RWE spokesperson Guido Steffen rejected the charge that the company should be responsible for Lliuya’s adaptation costs.

“Individual emitters are not liable for universally rooted and globally effective processes like climate change,” he told the Thomson Reuters Foundation in emailed comments.

“Innumerable sources around the globe have emitted greenhouse gases or contributed in other ways to climate change,” he said, describing those sources as both natural and manmade.

Climate is an “extremely complex matter”, he noted, adding that in RWE’s opinion, “it judicially is impossible to relate specific/individual consequences of climate change to a single (source)”.

RWE has cut its power plant emissions more than 60% from 2012 levels by reducing coal power generation, it says, but it continues to mine and burn brown coal.

WATER WOES

Lliuya said he and his neighbours are feeling the effects of climate change beyond only the flood risk to their homes.

For many indigenous farmers, the unseasonal melting of the glaciers has thrown their livelihoods into jeopardy, as it has also brought greater risks of prolonged drought, he said.

“It’s not just about me. The (people) look at the white peaks and they are worried about their crops,” he said.

“There are years when it doesn’t rain, so we need to irrigate with the water which comes from the glaciers – and when it gets scarce, there are conflicts,” he added.

Martin Mergili, a geomorphology expert at Austria’s Graz University on his first visit to the Peru site, said Palcacocha is one of a growing number of Andean lakes at risk of an outburst flood caused by ice and rock chunks falling from glaciers.

Besides glacial retreat, the permafrost in the rock is melting and flowing, weakening the “glue” holding it together, he noted.

“Due to anthropogenic climate change, it is really more likely that something falls down into the lake. Under the glacier, it is more unstable, and the probability of a landslide or avalanche is more likely,” he added, gazing at the Palcaraju glacier, a sheer wall of ice and snow looming behind the lake, except for the lower part where the underlying rock face is exposed.

In 1941, a chunk of ice broke off in an earthquake and fell into the lake, causing an outburst flood that sent a cascade of mud and rock down into Huaraz, destroying a third of the city and killing about 1,800 people.

The 2021 study published in Nature Geoscience said the glacial retreat at that time “represented an early impact of anthropogenic greenhouse gas emissions” and was in line with a 1 degree Celsius temperature rise in the region since 1880.

HOLDING EMITTERS RESPONSIBLE

Since then, the lake has grown hugely, and 11 black rubber tubes siphon off water to keep its level down.

Modelling by the University of Texas shows how a falling glacier chunk could displace up to 15 million cubic metres of water from the 70-metre deep, mile-long (1.7-km) lake, sending a wave of up to 30 metres over a rock ridge and down the mountain.

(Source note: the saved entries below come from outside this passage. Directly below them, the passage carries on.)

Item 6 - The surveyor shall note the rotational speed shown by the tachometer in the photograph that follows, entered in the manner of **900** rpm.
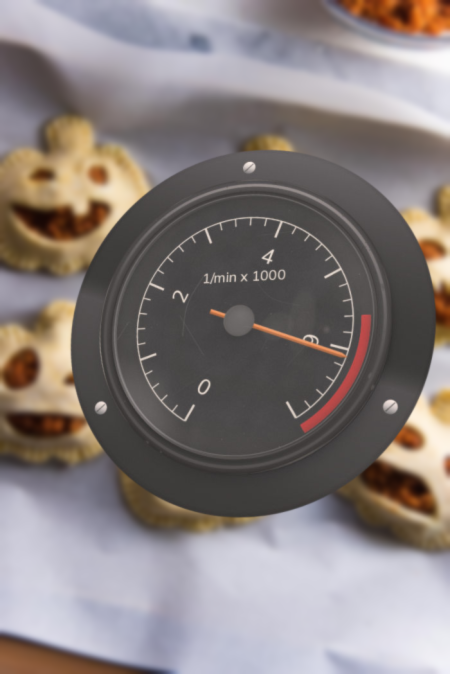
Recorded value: **6100** rpm
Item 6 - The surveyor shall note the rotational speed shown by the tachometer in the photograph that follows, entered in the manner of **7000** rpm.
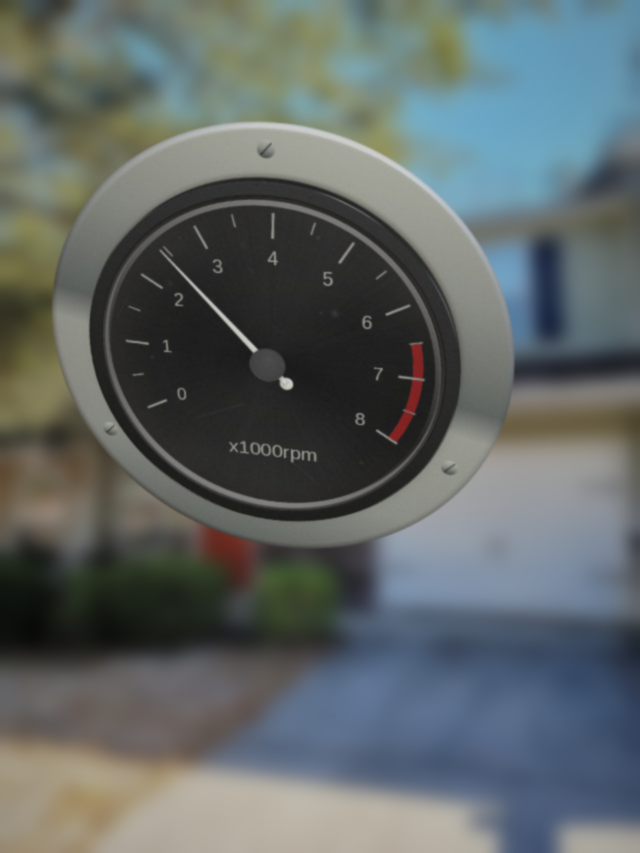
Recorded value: **2500** rpm
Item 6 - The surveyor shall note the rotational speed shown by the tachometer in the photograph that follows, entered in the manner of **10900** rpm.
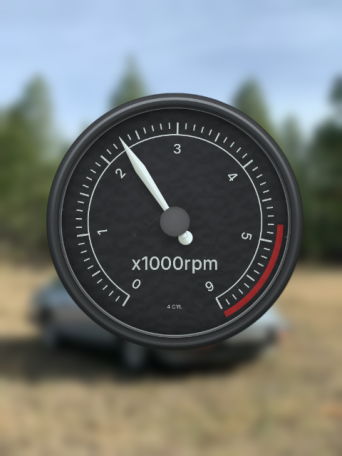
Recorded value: **2300** rpm
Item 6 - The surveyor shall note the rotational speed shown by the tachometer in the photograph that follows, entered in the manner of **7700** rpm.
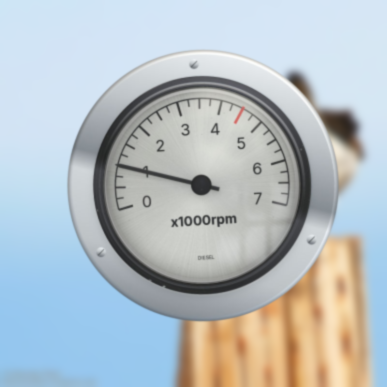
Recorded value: **1000** rpm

Noah Walker-Crawford, an external consultant on climate litigation to Germanwatch, an advocacy group backing the legal case, said the judges had visited the area mostly to verify the extensive studies already done on the glacier and the lake below.

Authorities in Huaraz also understand that the case is about far more than this specific example of flood risk, he said.

“It’s about setting a precedent for holding major emitters responsible – and for supporting vulnerable people impacted by climate change here in Peru and in other countries,” he added.

Carroll Muffett, president and CEO of the nonprofit Centre for International Environmental Law, said the case was at the vanguard of cross-border climate litigation against corporate emitters, which is likely to increase.

“As climate impacts grow more severe (and) more pervasive, there are potential plaintiffs like Saúl Luciano Lliuya in virtually every country on the planet,” he added.